The EPBC Act gives the Minister power to approve coal projects, even if they’ll have harmful effects. A 2020 independent review into the Act found that it “is ineffective and not fit for current or future environmental challenges, and reform is long overdue”; “does not facilitate maintenance or restoration of the environment”, and “has failed to fulfil its objectives as they relate to the role of Indigenous Australians.”
Overall, the Act’s 1121 pages uphold the deeply colonial, Anthropocentric belief that buttresses our entire system; that the fate of humans and the environment are not utterly intertwined – indeed that humans are not themselves part of the natural world – but divided along lines of ‘civilised’ and ‘natural’; ‘human’ and ‘non-human’, where the latter is of secondary importance.
“We could do that really simply [reform the Act], and it would prove that our democracy is functioning, mature, and capable of responding to the greatest challenges of our time,” says Higginson. “But no, we’ve got a… ridiculous, recalcitrant government that doesn’t know how to function as the arm of the institution of democracy within the broader democratic framework, and that is our predicament.”
Additionally, the lack of representation for those most vulnerable to the harms of climate change in our courts and government is one of the largest systemic issues preventing structural change. Yajman says this particularly includes young people, people of colour, and Indigenous people.
Simultaneously, the onus should not be on any minority to raise massive amounts of money in order to walk into court and demand basic human rights.
“Realistically, we have Members of Parliament who are getting paid by the public pools to do this work every day,” says Higginson. “They have staff who are onboarded to do this.

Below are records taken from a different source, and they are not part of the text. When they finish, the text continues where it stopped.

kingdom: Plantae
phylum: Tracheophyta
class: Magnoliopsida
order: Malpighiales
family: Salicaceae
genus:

We have an entire parliamentary liaison council that drafts legislation. It’s built to do this work.”
Ultimately, the biggest hindrance of cases like Sharma is the separation between government powers and tort law issues, particularly given the court’s acceptance of climate science, and Beach J’s comment that current legislative concepts “may have reached their shelf life.”
Of course, climate litigation is just one arm of the fight for climate justice; activist organising, civil disobedience, community education, and a strong media backing will all also contribute to the movement’s success.
But the individuals calling the shots are ultimately those in the seats of parliament. Going into this federal election, we must carefully consider which government will facilitate a constructive response to watershed cases like Sharma, in order to shake Australia’s climate policy out of its coal-laden stupor, and confront the greatest challenge of our time. And to me, first and foremost, this means that we must not forget our outrage.
The Sharma case may indeed have run its course, but it cannot end here.